### [MATERIAL FOR THIS TASK]
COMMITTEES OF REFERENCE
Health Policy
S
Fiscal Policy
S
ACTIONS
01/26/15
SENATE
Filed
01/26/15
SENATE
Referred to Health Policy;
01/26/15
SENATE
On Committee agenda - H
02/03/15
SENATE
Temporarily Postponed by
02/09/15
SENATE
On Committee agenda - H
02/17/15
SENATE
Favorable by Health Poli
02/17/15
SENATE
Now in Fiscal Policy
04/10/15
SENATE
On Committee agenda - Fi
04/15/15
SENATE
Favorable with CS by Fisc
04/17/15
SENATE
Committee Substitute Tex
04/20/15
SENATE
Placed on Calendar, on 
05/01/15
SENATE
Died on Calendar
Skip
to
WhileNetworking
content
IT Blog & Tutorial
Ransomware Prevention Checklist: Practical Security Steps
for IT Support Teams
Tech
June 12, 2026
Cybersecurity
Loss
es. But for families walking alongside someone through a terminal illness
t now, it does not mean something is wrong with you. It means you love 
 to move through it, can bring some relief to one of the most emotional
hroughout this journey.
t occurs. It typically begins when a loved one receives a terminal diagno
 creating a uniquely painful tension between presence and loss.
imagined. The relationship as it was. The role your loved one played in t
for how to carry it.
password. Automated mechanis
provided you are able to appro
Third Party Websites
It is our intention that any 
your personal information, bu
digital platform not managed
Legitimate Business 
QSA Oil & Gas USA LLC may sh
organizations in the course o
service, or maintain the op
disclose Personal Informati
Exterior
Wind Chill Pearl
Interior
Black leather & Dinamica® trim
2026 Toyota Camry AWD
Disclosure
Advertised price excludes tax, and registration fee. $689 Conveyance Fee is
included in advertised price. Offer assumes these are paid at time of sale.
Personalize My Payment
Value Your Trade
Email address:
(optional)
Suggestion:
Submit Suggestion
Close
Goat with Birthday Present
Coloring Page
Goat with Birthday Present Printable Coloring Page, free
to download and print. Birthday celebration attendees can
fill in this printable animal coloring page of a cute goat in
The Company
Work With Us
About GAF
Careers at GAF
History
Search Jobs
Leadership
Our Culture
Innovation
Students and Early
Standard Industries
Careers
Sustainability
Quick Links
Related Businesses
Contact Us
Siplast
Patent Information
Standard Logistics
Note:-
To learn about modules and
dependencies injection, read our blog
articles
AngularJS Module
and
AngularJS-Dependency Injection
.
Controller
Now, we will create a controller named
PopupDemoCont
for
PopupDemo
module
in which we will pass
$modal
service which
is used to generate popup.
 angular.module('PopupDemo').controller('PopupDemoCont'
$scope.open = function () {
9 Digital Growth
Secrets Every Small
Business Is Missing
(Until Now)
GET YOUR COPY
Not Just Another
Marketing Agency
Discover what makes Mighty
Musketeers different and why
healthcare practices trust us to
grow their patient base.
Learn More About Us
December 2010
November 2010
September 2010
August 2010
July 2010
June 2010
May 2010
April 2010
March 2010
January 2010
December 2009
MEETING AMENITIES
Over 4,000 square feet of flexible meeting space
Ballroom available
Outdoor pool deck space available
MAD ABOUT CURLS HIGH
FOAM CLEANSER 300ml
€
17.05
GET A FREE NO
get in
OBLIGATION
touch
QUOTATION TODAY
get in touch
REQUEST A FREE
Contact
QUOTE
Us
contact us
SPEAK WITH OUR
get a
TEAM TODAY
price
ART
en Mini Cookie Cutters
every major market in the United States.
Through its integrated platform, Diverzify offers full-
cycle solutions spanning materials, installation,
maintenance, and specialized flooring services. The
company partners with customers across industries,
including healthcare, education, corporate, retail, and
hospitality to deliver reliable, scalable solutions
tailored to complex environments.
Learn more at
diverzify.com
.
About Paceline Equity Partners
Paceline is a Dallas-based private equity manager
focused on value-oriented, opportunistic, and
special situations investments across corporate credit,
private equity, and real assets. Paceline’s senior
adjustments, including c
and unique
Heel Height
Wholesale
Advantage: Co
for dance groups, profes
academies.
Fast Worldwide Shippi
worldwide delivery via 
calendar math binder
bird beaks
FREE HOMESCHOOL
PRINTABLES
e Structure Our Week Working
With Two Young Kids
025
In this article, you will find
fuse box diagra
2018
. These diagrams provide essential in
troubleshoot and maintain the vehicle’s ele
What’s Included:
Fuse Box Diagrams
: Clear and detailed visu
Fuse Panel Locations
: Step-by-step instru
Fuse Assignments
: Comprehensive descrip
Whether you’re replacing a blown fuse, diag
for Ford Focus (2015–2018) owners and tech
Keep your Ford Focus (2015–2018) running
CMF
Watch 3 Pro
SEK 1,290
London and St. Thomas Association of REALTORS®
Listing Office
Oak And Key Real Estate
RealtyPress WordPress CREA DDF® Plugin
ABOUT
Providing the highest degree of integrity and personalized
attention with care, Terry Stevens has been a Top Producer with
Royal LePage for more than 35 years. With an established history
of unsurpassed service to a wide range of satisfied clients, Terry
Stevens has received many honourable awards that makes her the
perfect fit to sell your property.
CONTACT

### [TASK OBJECTIVE]
Please write out the rows above again, switching "Submit Suggestion" for "Send Suggestion" and leaving everything else unchanged.

### [RESULT FOR THIS EXERCISE]
COMMITTEES OF REFERENCE
Health Policy
S
Fiscal Policy
S
ACTIONS
01/26/15
SENATE
Filed
01/26/15
SENATE
Referred to Health Policy;
01/26/15
SENATE
On Committee agenda - H
02/03/15
SENATE
Temporarily Postponed by
02/09/15
SENATE
On Committee agenda - H
02/17/15
SENATE
Favorable by Health Poli
02/17/15
SENATE
Now in Fiscal Policy
04/10/15
SENATE
On Committee agenda - Fi
04/15/15
SENATE
Favorable with CS by Fisc
04/17/15
SENATE
Committee Substitute Tex
04/20/15
SENATE
Placed on Calendar, on 
05/01/15
SENATE
Died on Calendar
Skip
to
WhileNetworking
content
IT Blog & Tutorial
Ransomware Prevention Checklist: Practical Security Steps
for IT Support Teams
Tech
June 12, 2026
Cybersecurity
Loss
es. But for families walking alongside someone through a terminal illness
t now, it does not mean something is wrong with you. It means you love 
 to move through it, can bring some relief to one of the most emotional
hroughout this journey.
t occurs. It typically begins when a loved one receives a terminal diagno
 creating a uniquely painful tension between presence and loss.
imagined. The relationship as it was. The role your loved one played in t
for how to carry it.
password. Automated mechanis
provided you are able to appro
Third Party Websites
It is our intention that any 
your personal information, bu
digital platform not managed
Legitimate Business 
QSA Oil & Gas USA LLC may sh
organizations in the course o
service, or maintain the op
disclose Personal Informati
Exterior
Wind Chill Pearl
Interior
Black leather & Dinamica® trim
2026 Toyota Camry AWD
Disclosure
Advertised price excludes tax, and registration fee. $689 Conveyance Fee is
included in advertised price. Offer assumes these are paid at time of sale.
Personalize My Payment
Value Your Trade
Email address:
(optional)
Suggestion:
Send Suggestion
Close
Goat with Birthday Present
Coloring Page
Goat with Birthday Present Printable Coloring Page, free
to download and print. Birthday celebration attendees can
fill in this printable animal coloring page of a cute goat in
The Company
Work With Us
About GAF
Careers at GAF
History
Search Jobs
Leadership
Our Culture
Innovation
Students and Early
Standard Industries
Careers
Sustainability
Quick Links
Related Businesses
Contact Us
Siplast
Patent Information
Standard Logistics
Note:-
To learn about modules and
dependencies injection, read our blog
articles
AngularJS Module
and
AngularJS-Dependency Injection
.
Controller
Now, we will create a controller named
PopupDemoCont
for
PopupDemo
module
in which we will pass
$modal
service which
is used to generate popup.
 angular.module('PopupDemo').controller('PopupDemoCont'
$scope.open = function () {
9 Digital Growth
Secrets Every Small
Business Is Missing
(Until Now)
GET YOUR COPY
Not Just Another
Marketing Agency
Discover what makes Mighty
Musketeers different and why
healthcare practices trust us to
grow their patient base.
Learn More About Us
December 2010
November 2010
September 2010
August 2010
July 2010
June 2010
May 2010
April 2010
March 2010
January 2010
December 2009
MEETING AMENITIES
Over 4,000 square feet of flexible meeting space
Ballroom available
Outdoor pool deck space available
MAD ABOUT CURLS HIGH
FOAM CLEANSER 300ml
€
17.05
GET A FREE NO
get in
OBLIGATION
touch
QUOTATION TODAY
get in touch
REQUEST A FREE
Contact
QUOTE
Us
contact us
SPEAK WITH OUR
get a
TEAM TODAY
price
ART
en Mini Cookie Cutters
every major market in the United States.
Through its integrated platform, Diverzify offers full-
cycle solutions spanning materials, installation,
maintenance, and specialized flooring services. The
company partners with customers across industries,
including healthcare, education, corporate, retail, and
hospitality to deliver reliable, scalable solutions
tailored to complex environments.
Learn more at
diverzify.com
.
About Paceline Equity Partners
Paceline is a Dallas-based private equity manager
focused on value-oriented, opportunistic, and
special situations investments across corporate credit,
private equity, and real assets. Paceline’s senior
adjustments, including c
and unique
Heel Height
Wholesale
Advantage: Co
for dance groups, profes
academies.
Fast Worldwide Shippi
worldwide delivery via 
calendar math binder
bird beaks
FREE HOMESCHOOL
PRINTABLES
e Structure Our Week Working
With Two Young Kids
025
In this article, you will find
fuse box diagra
2018
. These diagrams provide essential in
troubleshoot and maintain the vehicle’s ele
What’s Included:
Fuse Box Diagrams
: Clear and detailed visu
Fuse Panel Locations
: Step-by-step instru
Fuse Assignments
: Comprehensive descrip
Whether you’re replacing a blown fuse, diag
for Ford Focus (2015–2018) owners and tech
Keep your Ford Focus (2015–2018) running
CMF
Watch 3 Pro
SEK 1,290
London and St. Thomas Association of REALTORS®
Listing Office
Oak And Key Real Estate
RealtyPress WordPress CREA DDF® Plugin
ABOUT
Providing the highest degree of integrity and personalized
attention with care, Terry Stevens has been a Top Producer with
Royal LePage for more than 35 years. With an established history
of unsurpassed service to a wide range of satisfied clients, Terry
Stevens has received many honourable awards that makes her the
perfect fit to sell your property.
CONTACT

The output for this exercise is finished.